**PROVIDED PASSAGE**
Cherubino Porongurup Riesling 2012

I had an interesting conversation with a friend today about regional styles and things that might be considered “traditional” or “typical” of a region. At the very least, such ideas are problematic and mutable, and perhaps not very useful, yet they are tenacious. I think regional stereotypes appeal to our need to create taxonomies and to contain things within easily understood boxes, and it’s true that stylistic threads which run through wine regions aren’t always without foundation. Yet with as many exceptions as there are examples, are we better advised to discuss stylistic typicit√© with some caution?

For example, Great Southern Rieslings have a reputation for austerity, and it’s true that some show both a finer countenance and more pronounced acid than some Clare and Eden Valley wines, for example. For me, though, this doesn’t automatically translate to a forbidding character; indeed, I find the particular aromas and flavours expressed by many wines of this region to have a deliciousness that encourages generous drinking, even as young wines. The regional stereotype of searingly acidic wines that demand cellar time might have been earned by a few bottles over time, but it does a disservice to many beautiful wines too.

**GIVEN INFORMATION**
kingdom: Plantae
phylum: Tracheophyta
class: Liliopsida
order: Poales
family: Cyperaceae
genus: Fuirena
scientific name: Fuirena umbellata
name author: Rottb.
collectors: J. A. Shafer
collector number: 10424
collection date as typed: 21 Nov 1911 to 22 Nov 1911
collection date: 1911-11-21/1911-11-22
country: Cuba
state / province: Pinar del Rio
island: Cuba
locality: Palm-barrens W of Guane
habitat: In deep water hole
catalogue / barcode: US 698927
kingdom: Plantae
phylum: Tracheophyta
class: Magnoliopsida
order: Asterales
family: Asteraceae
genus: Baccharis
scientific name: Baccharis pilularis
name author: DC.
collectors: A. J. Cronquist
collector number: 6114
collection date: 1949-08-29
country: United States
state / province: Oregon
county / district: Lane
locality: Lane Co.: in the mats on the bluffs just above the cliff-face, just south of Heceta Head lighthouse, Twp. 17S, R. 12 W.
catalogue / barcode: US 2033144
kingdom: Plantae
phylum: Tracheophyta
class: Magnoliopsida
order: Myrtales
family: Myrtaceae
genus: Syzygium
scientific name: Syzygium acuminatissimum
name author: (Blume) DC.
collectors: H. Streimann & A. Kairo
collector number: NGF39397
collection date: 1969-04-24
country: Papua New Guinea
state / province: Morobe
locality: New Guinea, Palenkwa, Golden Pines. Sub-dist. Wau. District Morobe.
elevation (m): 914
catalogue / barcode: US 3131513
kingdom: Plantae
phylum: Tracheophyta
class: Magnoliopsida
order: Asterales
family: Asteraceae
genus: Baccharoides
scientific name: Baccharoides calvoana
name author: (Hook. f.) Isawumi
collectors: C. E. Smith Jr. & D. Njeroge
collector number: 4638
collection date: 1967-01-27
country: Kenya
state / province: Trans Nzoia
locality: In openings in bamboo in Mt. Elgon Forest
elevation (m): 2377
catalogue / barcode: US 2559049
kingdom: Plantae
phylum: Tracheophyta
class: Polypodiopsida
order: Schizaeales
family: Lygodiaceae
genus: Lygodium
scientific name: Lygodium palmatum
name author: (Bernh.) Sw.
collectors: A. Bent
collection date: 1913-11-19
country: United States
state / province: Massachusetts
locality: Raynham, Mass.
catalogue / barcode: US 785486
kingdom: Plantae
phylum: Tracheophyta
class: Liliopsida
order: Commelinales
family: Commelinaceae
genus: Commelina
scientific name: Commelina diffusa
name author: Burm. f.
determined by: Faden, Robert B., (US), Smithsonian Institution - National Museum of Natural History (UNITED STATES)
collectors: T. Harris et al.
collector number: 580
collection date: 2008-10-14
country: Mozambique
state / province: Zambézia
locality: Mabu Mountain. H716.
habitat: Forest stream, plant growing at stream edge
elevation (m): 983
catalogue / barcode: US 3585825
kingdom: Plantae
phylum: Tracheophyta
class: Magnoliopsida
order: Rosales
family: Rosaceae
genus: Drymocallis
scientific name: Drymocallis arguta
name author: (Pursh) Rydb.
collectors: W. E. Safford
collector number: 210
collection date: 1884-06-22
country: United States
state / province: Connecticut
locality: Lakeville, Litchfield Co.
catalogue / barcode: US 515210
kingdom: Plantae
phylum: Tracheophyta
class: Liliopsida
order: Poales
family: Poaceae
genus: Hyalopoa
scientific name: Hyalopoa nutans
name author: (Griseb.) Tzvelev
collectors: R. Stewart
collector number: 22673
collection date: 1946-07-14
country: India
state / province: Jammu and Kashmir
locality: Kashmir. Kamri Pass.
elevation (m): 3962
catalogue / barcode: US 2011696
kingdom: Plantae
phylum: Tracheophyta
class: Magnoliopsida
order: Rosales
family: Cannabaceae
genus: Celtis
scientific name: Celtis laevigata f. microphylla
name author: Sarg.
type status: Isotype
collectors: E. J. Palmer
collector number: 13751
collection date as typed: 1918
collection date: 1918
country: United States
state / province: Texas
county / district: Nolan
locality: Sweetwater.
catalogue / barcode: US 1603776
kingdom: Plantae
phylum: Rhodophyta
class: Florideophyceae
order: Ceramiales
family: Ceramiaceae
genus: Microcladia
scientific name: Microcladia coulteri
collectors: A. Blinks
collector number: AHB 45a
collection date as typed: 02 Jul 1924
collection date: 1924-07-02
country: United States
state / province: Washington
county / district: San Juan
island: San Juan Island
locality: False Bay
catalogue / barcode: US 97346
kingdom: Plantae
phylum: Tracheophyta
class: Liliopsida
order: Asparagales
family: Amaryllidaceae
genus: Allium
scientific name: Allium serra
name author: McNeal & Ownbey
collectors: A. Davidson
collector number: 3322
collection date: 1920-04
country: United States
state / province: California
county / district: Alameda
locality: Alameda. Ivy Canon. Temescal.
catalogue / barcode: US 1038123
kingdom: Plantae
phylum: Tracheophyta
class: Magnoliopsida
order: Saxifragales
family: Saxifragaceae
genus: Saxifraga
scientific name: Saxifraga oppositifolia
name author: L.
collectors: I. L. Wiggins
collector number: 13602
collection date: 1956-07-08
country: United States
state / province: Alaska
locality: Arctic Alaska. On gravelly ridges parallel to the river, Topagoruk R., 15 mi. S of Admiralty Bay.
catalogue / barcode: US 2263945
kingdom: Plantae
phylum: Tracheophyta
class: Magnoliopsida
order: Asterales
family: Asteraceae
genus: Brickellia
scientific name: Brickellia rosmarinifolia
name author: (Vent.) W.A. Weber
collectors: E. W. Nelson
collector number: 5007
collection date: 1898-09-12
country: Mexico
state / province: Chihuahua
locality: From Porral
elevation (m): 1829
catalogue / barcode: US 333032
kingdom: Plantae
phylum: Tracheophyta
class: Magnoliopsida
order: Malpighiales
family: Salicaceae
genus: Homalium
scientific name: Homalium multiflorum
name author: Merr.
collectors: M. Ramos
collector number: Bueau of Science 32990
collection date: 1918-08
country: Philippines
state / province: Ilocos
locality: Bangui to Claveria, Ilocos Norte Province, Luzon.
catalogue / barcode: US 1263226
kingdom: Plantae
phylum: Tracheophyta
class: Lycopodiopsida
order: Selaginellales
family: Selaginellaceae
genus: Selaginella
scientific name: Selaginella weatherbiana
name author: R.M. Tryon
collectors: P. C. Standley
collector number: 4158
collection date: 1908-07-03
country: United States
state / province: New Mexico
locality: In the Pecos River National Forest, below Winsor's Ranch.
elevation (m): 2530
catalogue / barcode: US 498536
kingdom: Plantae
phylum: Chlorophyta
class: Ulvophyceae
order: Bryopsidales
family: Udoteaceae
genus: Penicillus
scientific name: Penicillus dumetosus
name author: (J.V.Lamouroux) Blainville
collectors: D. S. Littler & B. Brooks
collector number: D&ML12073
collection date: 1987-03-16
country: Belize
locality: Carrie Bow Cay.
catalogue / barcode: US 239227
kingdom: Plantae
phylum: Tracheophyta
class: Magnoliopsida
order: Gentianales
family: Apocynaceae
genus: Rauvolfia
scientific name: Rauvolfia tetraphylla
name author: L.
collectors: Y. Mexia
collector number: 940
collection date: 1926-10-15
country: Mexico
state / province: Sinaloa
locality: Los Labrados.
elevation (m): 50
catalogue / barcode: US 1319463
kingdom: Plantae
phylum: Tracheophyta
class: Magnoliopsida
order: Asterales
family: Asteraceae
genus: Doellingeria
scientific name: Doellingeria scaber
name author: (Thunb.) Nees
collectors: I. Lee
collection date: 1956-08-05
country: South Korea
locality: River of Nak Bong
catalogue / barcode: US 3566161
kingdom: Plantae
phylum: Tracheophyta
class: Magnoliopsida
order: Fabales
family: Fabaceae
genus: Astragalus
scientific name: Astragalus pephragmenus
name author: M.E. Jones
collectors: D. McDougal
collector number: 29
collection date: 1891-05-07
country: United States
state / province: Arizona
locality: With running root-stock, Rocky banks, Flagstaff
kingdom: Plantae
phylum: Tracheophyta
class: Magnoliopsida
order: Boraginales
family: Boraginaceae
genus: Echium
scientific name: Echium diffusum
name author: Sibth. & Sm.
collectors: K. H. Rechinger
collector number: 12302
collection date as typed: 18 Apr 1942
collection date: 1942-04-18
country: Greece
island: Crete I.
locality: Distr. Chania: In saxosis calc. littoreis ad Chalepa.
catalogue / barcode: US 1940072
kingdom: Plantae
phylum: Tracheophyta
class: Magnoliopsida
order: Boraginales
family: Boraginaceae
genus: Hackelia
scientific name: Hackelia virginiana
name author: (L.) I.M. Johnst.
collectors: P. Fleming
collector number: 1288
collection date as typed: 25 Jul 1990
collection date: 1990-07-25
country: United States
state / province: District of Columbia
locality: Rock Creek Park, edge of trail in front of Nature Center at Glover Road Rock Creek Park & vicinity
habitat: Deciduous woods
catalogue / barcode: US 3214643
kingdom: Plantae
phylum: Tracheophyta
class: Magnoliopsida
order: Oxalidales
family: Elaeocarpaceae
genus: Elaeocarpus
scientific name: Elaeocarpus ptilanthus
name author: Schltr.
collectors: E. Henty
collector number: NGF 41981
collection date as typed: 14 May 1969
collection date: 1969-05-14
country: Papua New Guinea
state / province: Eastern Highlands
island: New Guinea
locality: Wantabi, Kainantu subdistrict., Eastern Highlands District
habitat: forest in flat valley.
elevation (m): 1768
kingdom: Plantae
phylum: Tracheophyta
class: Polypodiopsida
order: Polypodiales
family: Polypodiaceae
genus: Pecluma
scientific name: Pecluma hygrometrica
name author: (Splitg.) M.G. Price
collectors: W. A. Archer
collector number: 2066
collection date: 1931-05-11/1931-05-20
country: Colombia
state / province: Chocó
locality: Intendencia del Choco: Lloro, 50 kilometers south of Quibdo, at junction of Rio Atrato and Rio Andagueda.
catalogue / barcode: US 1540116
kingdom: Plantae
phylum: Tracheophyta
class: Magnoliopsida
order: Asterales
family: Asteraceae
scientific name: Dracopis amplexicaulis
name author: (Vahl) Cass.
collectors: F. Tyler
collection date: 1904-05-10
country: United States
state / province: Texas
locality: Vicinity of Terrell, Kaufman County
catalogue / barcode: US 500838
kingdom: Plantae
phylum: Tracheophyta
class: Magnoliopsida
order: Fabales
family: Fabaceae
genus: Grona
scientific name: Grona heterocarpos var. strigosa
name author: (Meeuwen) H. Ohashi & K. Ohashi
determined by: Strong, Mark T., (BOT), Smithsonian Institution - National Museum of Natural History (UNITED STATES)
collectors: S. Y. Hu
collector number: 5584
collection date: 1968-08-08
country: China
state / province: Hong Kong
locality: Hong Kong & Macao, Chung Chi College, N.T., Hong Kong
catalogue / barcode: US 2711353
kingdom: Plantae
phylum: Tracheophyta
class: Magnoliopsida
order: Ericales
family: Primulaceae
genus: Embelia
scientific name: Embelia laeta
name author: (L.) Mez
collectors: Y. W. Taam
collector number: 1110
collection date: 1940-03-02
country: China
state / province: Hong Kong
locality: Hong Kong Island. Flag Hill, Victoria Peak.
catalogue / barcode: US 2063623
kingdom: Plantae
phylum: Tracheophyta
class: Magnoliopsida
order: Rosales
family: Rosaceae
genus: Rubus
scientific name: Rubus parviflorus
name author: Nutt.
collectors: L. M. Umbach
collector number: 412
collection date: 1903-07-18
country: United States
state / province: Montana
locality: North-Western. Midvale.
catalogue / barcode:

**GIVEN REQUEST 1**
Using the Porongurup Riesling piece, state whether each statement below agrees with it: (a) the writer finds that many Great Southern wines encourage generous drinking even when young; (b) the writer holds that regional stereotypes are always without foundation; (c) the conversation about regional styles was with a winemaker. Answer each with yes or no, and quote the deciding words.
**GIVEN REQUEST 2**
Carry on the Porongurup Riesling piece, starting after its last sentence.

**WRITTEN REPLY 1**
(a) Yes: "I find the particular aromas and flavours expressed by many wines of this region to have a deliciousness that encourages generous drinking, even as young wines."
(b) No: "it’s true that stylistic threads which run through wine regions aren’t always without foundation."
(c) No: "I had an interesting conversation with a friend today"

**WRITTEN REPLY 2**
This wine demonstrates my point. It’s completely dry, with nice acid (pH of 2.97 and TA of 7.8 g/L) and a flavour profile that’s more about florals and lime oil than anything pulpy or juicy. Yet in the mouth in particular it’s a wine that flows with ease, spreading fine flavour across the tongue even as it maintains good movement. The mid-palate is almost weighty but kept on track thanks to some attractive texture through the after palate. The wine rested on lees for several months post-fermentation, and this accounts for some savoury, reductive notes that lightly brush across the nose and palate. If anything, I’m wishing for a slightly more vivacious, etched experience here, and the wine borders on relaxation at times.

As with many Cherubino wines I’ve tasted of late, this isn’t structured to prevent immediate enjoyment, even as it suggests some medium term cellaring.

Update: day two and the wine’s singing even more clearly. If anything, its balance has improved after being open a while.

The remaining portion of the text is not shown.